Eu tive apoio para começar tudo o que eu queria fazer. Eu tive apoio para começar o piano, o violino, o canto, a fotografia, o curso de cabeleireiro, etc. Minha mãe me deu apoio financeiro para tudo. Sempre. Eu só precisava ir atrás, procurar os meios e ela pagaria. No entanto, quando a dificuldade batia e eu pensava em desistir, ela não me apoiava a persistir, a ficar, a insistir. E eu a culpei muitos anos por isso. Por "nunca" ter me apoiado. Até que um dia eu entendi que a gente só dá aquilo que a gente pode dar. E esse era o único apoio que ela podia me dar. Era o único jeito que ela sabia dizer que independente do que eu escolhesse fazer, ela me apoiaria. Eu era jovem e eu não entendia.
Em 2020 nós compramos um piano porque eu decidi que voltaria a estudar.

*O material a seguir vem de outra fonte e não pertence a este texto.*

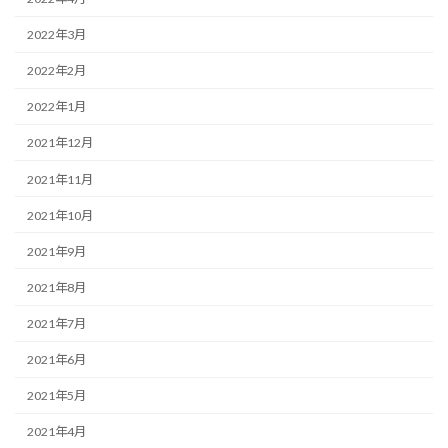
2022年3月
2022年2月
2022年1月
2021年12月
2021年11月
2021年10月
2021年9月
2021年8月
2021年7月
2021年6月
2021年5月
2021年4月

Mas, adivinhe? Quando os dedos da mão esquerda começaram a travar demais e eu comecei a ficar muito nervosa, qual foi a minha primeira atitude? Desistir. Eu cobri o meu piano e falei que tentaria de novo depois. Nunca mais eu tentei. Desde 2021 que eu não toco. Ele está ali, logo ali, atrás de mim. Eu parei de pagar o aplicativo que eu usava para aprender. E eu não sei quando pretendo começar umas aulas de verdade, porque agora nem apoio financeiro para começar eu tenho mais e tudo bem, porque ela já fez demais por mim quando eu nem sabia o que eu queria, mas eu fazia o que eu achava que ela queria.
Desistir de mim sempre foi fácil, mesmo que doloroso às vezes. Eu podia desistir de mim quantas vezes fossem necessárias só para ver a minha mãe feliz e orgulhosa de mim. Eu era uma adolescente tão difícil e tão cruel. Mesmo com ela tentando me proporcionar uma vida fácil e boa, eu tive uma vida tão difícil, por ela estar sempre longe e trabalhando tanto, que na adolescência com todos os hormônios e companhias, acabei indo para um lugar não muito bom, sabe? E fazendo escolhas ruins.
Eu fiz uma pós-graduação depois pra tentar me manter na área. E depois fiz mais um graduação que eu também não queria fazer, mas tinha colocado na minha cabeça que eu queria fazer. A pior mentira é aquela que a gente conta pra gente mesmo e ainda se convence que ela é verdade. Eu fiz isso comigo mesma algumas vezes e por muitos anos. E um dia a vida cobrou a conta e eu cheguei a cogitar tirar a minha vida, já que nada mais fazia sentido. Mas fazia. Eu tinha realizado UM único sonho de toda a minha vida. Eu tive um filho. E eu tinha que continuar viva. E pra isso eu precisava viver. Viver quem eu sou, de verdade. Me buscar, me encontrar, me reencontrar, fazer as pazes comigo. Insistir, persistir e parar de desistir de mim.